When designing a massive deployment of Splunk forwarders, there are many options for dividing the cost of data collection, indexing and management overhead. These include whether to disable the web UI, indexing and / or processing. Turning off these services can significantly reduce the operational burden of Splunk forwarders on their hosts, but do place additional requirements on your overall Splunk deployment.

Pipeline Processing

The most important consideration is whether to disable or enable pre-processing on the forwarders. Processing is a precursor to indexing, where certain fields are extracted and you can apply data transformations via regex. The most important of these pre-index extractions is date.

Pre-processing takes approximate 20MB worth of memory, and a single 2Ghz core can generally handle between 2-3MB per second. Exact performance will vary depending on the ease of date extraction, and can be significantly complicated if customized regexs are applied. However, as a rough estimate, you can assume that whatever fraction of 3MB you are continuously processing is the fraction of core you’re using; 150KB per second ought to be about 5% of a core, for example.

If you disable processing on the forwarders, you save this overhead. However, the work still needs to get done, and the receiving Splunk indexer will be tasked with preparing the entirety of all forwarder data, as well as indexing that data and potentially servicing search requests. A large, 64-bit multi-core system can generally handle between 100GB and 200GB of data per day, depending on the cost and complexity of your pre-index processing. If pre-processing is distributed to the forwarders, the same machine could handle 200GB to 300 GB of pure indexing.

Depending on your environment and load of the forwarder hosts, distributing the burden of pre-processing to the endpoints may make sense; in terms of cost, compute cycles are generally cheaper on commodity hardware than big server iron. However, that may not be feasible either because of the nature of the forwarders (which could also be big servers) or due to organizational considerations.


Generally speaking, indexing should be turned off on forwarders. The primary reason to continue indexing locally to the forwarder in addition to the main searching index is to create a duplicate record of logs that roll or other transient data. Assuming that isn’t a specific requirement, indexing can be safely turned off.

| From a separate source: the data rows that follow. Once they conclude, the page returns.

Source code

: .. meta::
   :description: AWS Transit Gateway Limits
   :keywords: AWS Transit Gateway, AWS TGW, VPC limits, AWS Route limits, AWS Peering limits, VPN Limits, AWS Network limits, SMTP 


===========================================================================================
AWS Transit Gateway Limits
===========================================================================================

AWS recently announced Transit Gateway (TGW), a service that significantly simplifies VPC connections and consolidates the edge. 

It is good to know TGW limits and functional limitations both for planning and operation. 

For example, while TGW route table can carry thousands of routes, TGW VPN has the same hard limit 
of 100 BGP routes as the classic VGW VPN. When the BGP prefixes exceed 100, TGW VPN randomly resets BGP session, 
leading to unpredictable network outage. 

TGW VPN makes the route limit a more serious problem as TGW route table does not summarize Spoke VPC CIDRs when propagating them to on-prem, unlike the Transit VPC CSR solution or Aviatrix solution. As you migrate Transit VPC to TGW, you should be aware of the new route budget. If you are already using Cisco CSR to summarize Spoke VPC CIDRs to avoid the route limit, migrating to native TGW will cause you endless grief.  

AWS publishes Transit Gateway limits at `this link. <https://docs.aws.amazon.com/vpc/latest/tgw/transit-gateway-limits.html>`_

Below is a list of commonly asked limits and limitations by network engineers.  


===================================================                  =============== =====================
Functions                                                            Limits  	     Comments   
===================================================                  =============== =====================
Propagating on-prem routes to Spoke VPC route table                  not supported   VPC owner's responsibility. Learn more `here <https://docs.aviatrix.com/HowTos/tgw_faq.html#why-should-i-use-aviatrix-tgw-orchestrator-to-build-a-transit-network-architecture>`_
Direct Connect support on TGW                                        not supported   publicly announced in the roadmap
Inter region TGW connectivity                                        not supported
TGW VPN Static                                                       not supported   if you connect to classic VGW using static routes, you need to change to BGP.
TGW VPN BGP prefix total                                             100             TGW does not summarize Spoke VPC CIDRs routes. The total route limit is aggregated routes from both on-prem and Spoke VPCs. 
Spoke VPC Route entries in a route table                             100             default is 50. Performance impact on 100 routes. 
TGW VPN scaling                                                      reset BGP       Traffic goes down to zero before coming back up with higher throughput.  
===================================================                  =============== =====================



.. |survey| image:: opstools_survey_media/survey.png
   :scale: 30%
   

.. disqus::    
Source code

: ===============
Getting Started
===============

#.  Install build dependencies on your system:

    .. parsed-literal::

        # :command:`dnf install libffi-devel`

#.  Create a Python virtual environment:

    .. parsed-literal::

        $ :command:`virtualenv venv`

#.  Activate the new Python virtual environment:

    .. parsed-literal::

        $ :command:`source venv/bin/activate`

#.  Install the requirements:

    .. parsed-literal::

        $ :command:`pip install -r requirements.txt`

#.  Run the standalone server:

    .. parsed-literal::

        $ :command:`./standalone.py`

Note that while it is theoretically possible to distribute searches across very large deployments of forwarders, it is not recommended.

Splunk Web

Splunk doesn’t require the Web interface to pre-process data or forward. You can safely stop the splunkweb service or daemon. That will require you to modify the underlying conf files, and / or use Deployment Server to configure your forwarders. Your primary benefit for doing so is memory and attack surface. Note that you can restart it at a later time if need be.